I don’t think we knew what we had at the time.

Are the challenges different today?

When you tell this history, you always have to do it with emphasis on context. Because most folks don’t remember what it was then, even those who were alive. Historical context and perspective are very difficult for the modern user of information to have as part of their knowledge bank. Everything is blogs. Everything is instant. Everything is quick. Think about it. We used to read articles and books until someone said ‘You don’t have to read that much. Just write an executive summary.’

Much has happened since 1979 to change the context. Anti-colonialists in the post-World War II are dead. Arab secular nationalism has failed. Islam as a platform for mobilization has expanded, or even exploded. The strength of Arab states is shivering or on the brink of maybe collapse. Insurgents are now part of the Middle East. American dependence on oil from the Middle East is virtually non-existent. The Cold War is over. Settlements got the territories. Twenty or 30 things have changed. And if the environment changes, it has an impact on the willingness of sides to compromise. Each of these items I mentioned all have an impact on whether a Palestinian-Israeli agreement is doable or will even stick.

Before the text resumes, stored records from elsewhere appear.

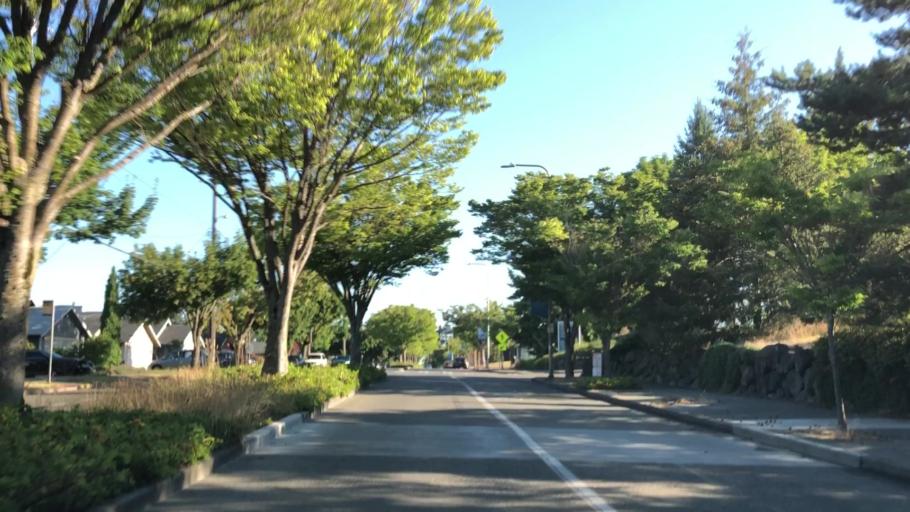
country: US
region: Washington
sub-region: King County
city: White Center
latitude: 47.5483
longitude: -122.3549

If the treaty didn’t lead to other peace agreements, did it have an isolated impact? 

There’s no shortage of solutions offered by the international community, think tanks and diplomats. There must be dozens of them, many of them we don’t even know about. That’s the one thing the Egyptian-Israel Treaty did. It unfolded a whole series of plans of what to do next. Not just from America, but it came from the Europeans. It came through the Oslo Accords.

The Egyptian-Israeli Treaty has stuck and remains in force because it’s in the interest of both countries. Israel does not want Egypt as an enemy, and Egypt wants a friendly border state to its east. Each of them has other issues on their respective borders that are really troubling. They can each say’ ‘I don’t have an issue with the Egyptian Israeli border, that’s one less border I don’t have to focus attention on.’

Despite this success, where did the Carter administration go wrong? 

We made a mistake in the Carter administration thinking we could have comprehensive peace. It just didn’t realize just how much difference there was amongst all the Arabs. Zbigniew Brzezinski (Carter’s national security advisor) acknowledged this. But when they came to office, they were focused on a comprehensive peace. Bring everyone together. Negotiate with rationale and logic. They’ll come to a conclusion, walk away and the lion will lie down with the lamb.

One of the great shortcomings of the Carter administration was its misunderstanding of Arab and Middle Eastern politics. They were interested in transactions and the art of the deal. That’s perfectly legitimate, but transactions that don’t change attitudes, or transactions that exist, but are undermined by mistrust, don’t last.